# TEXTO DE LECTURA
Akira Kurosawa dedica un episodio de su autobiografía a expresar su nostalgia por los sonidos que oía de niño, cuando no existían los ruidos eléctricos. La trompetilla del vendedor de tofu, el tamborileo del hombre que reparaba los zuecos, el rechinar de los radios de las bicicletas, todos sonidos naturales, tan distintos del televisor, el camión de la basura o el teléfono que invaden el oído actual. El recuerdo de esos sonidos, algunos perdidos para siempre, quizá explique por qué en las obras de Kurosawa el audio posee una riqueza asombrosa. Imposible explicar cómo sus películas crecen a partir de campanillas que tintinean con la brisa, o del gotear de una canaleta después de una lluvia torrencial, mientras el mundo se pone en marcha de nuevo. Hay que oírlo. Kurosawa es un cineasta épico, dramático, operístico, pero también es el cineasta de los técnicos de sonido y de los meteorólogos. Cuando ordena que llueva no sabes si el salón de tu casa corre peligro. Si nieva en las calles de sus decorados uno espera que, de repente, aparezca Dickens aplaudiendo la maniobra.
«Debo, en gran medida, mi fe en la humanidad a las películas de Kurosawa», decía Gabriel García Márquez cuando entrevistó al director japonés en 1991. Tenía en ‘Barbarroja’ una de sus películas preferidas de la historia del cine. La idea de que la bondad origina bondad, algo que suena cursi, hasta ridículo, deviene en tratado humanista cuando Kurosawa (como Chaplin o Ford) retrata temas como la generosidad, el sacrificio o la redención.

# DATOS DEL EJERCICIO
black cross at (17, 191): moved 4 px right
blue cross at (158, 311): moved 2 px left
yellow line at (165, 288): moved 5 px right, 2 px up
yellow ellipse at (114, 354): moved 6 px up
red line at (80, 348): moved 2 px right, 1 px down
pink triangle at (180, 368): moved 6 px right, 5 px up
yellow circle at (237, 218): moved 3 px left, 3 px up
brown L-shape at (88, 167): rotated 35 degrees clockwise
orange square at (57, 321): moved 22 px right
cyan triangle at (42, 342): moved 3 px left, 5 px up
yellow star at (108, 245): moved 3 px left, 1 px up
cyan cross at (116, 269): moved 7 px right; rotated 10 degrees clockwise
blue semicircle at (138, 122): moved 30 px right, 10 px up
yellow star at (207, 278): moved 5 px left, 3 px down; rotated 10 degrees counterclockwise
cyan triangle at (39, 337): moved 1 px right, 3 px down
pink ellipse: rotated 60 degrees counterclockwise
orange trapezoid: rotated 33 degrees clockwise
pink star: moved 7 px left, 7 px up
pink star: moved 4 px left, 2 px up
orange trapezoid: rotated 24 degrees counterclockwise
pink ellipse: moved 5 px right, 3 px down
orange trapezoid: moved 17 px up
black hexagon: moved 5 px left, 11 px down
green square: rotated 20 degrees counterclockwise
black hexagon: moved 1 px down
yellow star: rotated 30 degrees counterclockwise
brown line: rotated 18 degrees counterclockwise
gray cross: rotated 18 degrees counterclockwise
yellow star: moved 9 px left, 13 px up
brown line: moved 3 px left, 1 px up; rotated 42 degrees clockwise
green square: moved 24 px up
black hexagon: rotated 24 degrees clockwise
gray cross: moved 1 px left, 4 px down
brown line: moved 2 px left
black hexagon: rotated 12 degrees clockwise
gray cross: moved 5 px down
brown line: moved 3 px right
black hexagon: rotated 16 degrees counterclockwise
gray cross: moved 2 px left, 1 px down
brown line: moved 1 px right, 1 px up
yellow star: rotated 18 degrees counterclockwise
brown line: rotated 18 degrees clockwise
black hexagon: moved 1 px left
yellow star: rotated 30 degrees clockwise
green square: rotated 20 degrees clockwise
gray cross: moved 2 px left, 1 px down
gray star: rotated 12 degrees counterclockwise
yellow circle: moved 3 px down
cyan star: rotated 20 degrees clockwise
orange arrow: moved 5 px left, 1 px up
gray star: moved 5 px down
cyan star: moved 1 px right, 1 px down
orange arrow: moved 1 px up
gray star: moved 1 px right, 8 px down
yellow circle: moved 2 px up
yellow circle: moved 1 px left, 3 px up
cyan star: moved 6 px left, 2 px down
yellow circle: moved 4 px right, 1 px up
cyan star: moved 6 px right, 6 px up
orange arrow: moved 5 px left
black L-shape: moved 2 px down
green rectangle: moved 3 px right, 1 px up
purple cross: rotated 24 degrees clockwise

# CONSIGNA DE TRABAJO 1
Responde a partir del texto sobre Kurosawa:
(a) ¿Qué vendedor tocaba una trompetilla?
(b) ¿En qué año entrevistó Gabriel García Márquez al director japonés?
(c) ¿Qué película de Kurosawa figuraba entre las preferidas de García Márquez?
# CONSIGNA DE TRABAJO 2
Redacta la continuación del texto sobre el cine de Kurosawa a partir de su última oración.
Los registros proceden de otra fuente.

# RESPUESTA 1
(a) El vendedor de tofu.
(b) En 1991.
(c) ‘Barbarroja’.

# RESPUESTA 2
Un joven médico de familia acomodada es destinado como interno a un hospital de desfavorecidos y se asusta ante la pobreza que encuentra. Esperaba un puesto en la Corte Imperial y hace todo lo posible para que el director del hospital, un tipo testarudo y soberbio apodado ‘Barbarroja’ (Toshiro Mifune), lo despida. Poco a poco, empieza a comprender que su jefe, más allá de su rudeza y su escaso apego por el diálogo, es un hombre de profunda sabiduría. El asunto principal es la metamorfosis del médico novato, pero la película no consigue sustraerse al magnetismo de Mifune, cuya presencia es notable incluso cuando no está ante la cámara. Las pausas dramáticas de Mifune duran segundos, a veces, toda una vida: comparte silencios con la callada intensidad de Juan Rulfo. El silencio. Otro sonido de Kurosawa.